A Thousand Words (Just not "Genocide")
All of this has come up repeatedly recently because of the enduring crisis in the Darfur region of Sudan. The leaders of the nations in the UN Security Council can agree time and again to talk about how awful it is that nearly 200,000 people have been starved to death or murdered in a conflict that has all the hallmarks of an organized attempt at committing genocide, but they just can't bring themselves to call it that. Calling it genocide means they'll have to stop it.
In the face of this cowardice, there's evidence that not only are the crimes that comprise genocide being commited in Sudan, but also that the Sudanese government, despite its claims to the contrary, is participating in the conflict. What evidence? The drawings of children:
From today's New York Times
Of course it's possible the children were drawing helicopters from memory in other contexts (movies or whatever), but most of the imagery in the collected drawings is pretty specific to this conflict:
Human Rights Watch workers gave crayons and paper to children in seven refugee camps along Darfur's border with Chad to keep them occupied as they interviewed their parents about the ethnic violence and starvation that has engulfed hundreds of villages in Darfur, said a Human Rights Watch researcher, Dr. Annie Sparrow.
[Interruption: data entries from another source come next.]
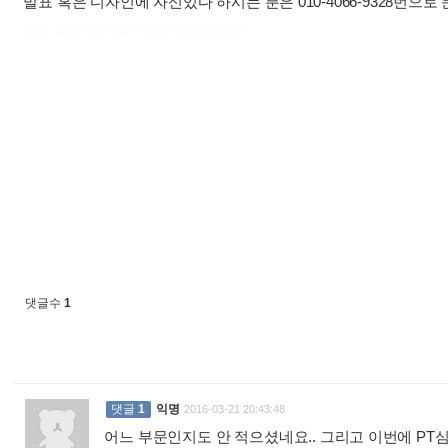
발표 혹은 디자인에 자신있다 하시는 분은 010-4066-9328번으로
출처 : 고려대학교 고파스 2026-08-07 22:22:38:
댓글수
1
댓글
1
익명
2016-03-21 20:43:48
어느 부문인지도 안 적으셨네요.. 그리고 이번에 PT심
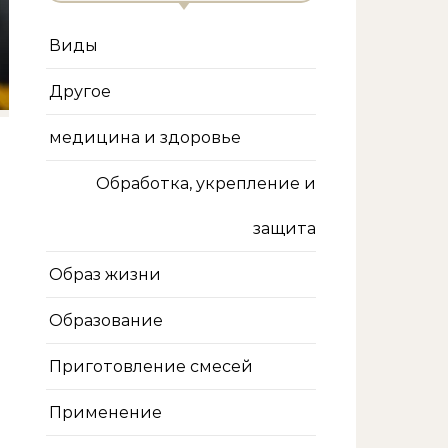
Виды
Другое
медицина и здоровье
Обработка, укрепление и
защита
Образ жизни
Образование
Приготовление смесей
Применение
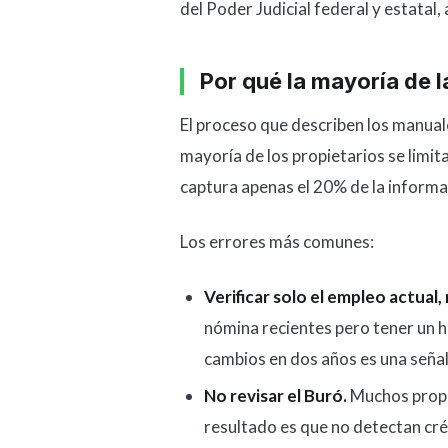
del Poder Judicial federal y estatal
Por qué la mayoría de l
El proceso que describen los manuale
mayoría de los propietarios se limita
captura apenas el 20% de la informa
Los errores más comunes:
Verificar solo el empleo actual, 
nómina recientes pero tener un h
cambios en dos años es una señal
No revisar el Buró.
Muchos propie
resultado es que no detectan cr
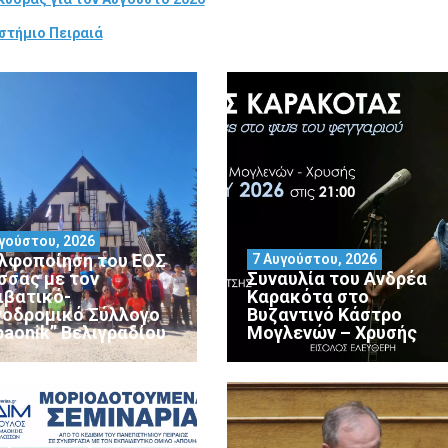
στήμιο Πειραιά
γούστου, 2026
λφοποίηση του ΕΟΣ
7 Αυγούστου, 2026
σσας με τον
Συναυλία του Ανδρέα
ιβατικό-
Καρακότα στο
νοδρομικό Σύλλογο
Βυζαντινό Κάστρο
paonik” Βελιγραδίου
Μογλενών – Χρυσής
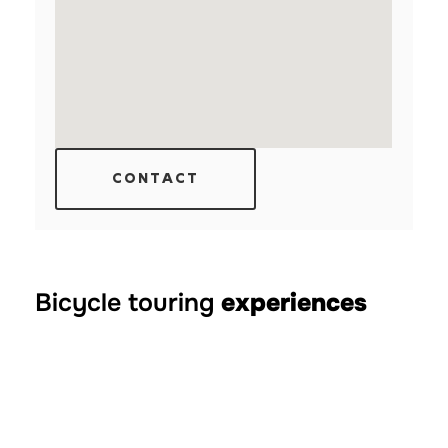
CONTACT
Bicycle touring
experiences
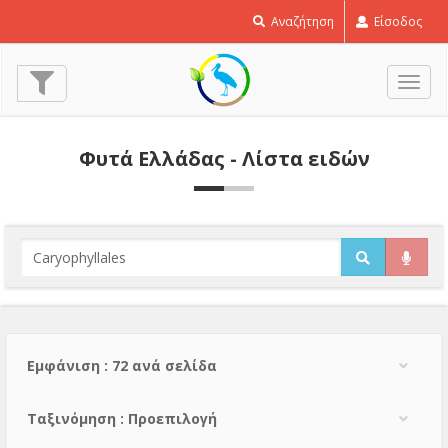
Αναζήτηση
Είσοδος
Εναλ
πλοή
Φυτά Ελλάδας - Λίστα ειδών
Εμφάνιση : 72 ανά σελίδα
Тαξινόμηση : Προεπιλογή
"When I first started collecting them they were so shocking," Dr. Sparrow said of the drawings. "It's not just that the children are scarred and traumatized by awful atrocities but the way they're devising this unique visual vocabulary that corroborates all the testimony we've taken from adults.
"These are not generic guns that a 10-year-old boy would draw but guns they've actually seen," said Dr. Sparrow, who is a pediatrician. "I sat down with a weapons expert who identified what the weapons were."
Dr. Sparrow also contends that the details in the drawings provide more evidence of the involvement of the Sudan government.
"The government of Sudan has repeatedly denied being involved in the crisis, but the janjaweed only have guns and horse and camels," she said. "It's the government of Sudan that has the weapons of war."
But judge for yourself. An exhibition of these drawings, all by children aged 8 to 17, is touring. "The Smallest Witnesses: The Conflict in Darfur Through Children's Eyes," will be on display through September 6 at the Edgar M. Bronfman Center for Jewish Student Life at New York University (7 East 10th Street) (although the center doesn't yet have this exhibition on their website). It will then travel to Chicago, San Francisco, Toronto, Hamburg and Munich.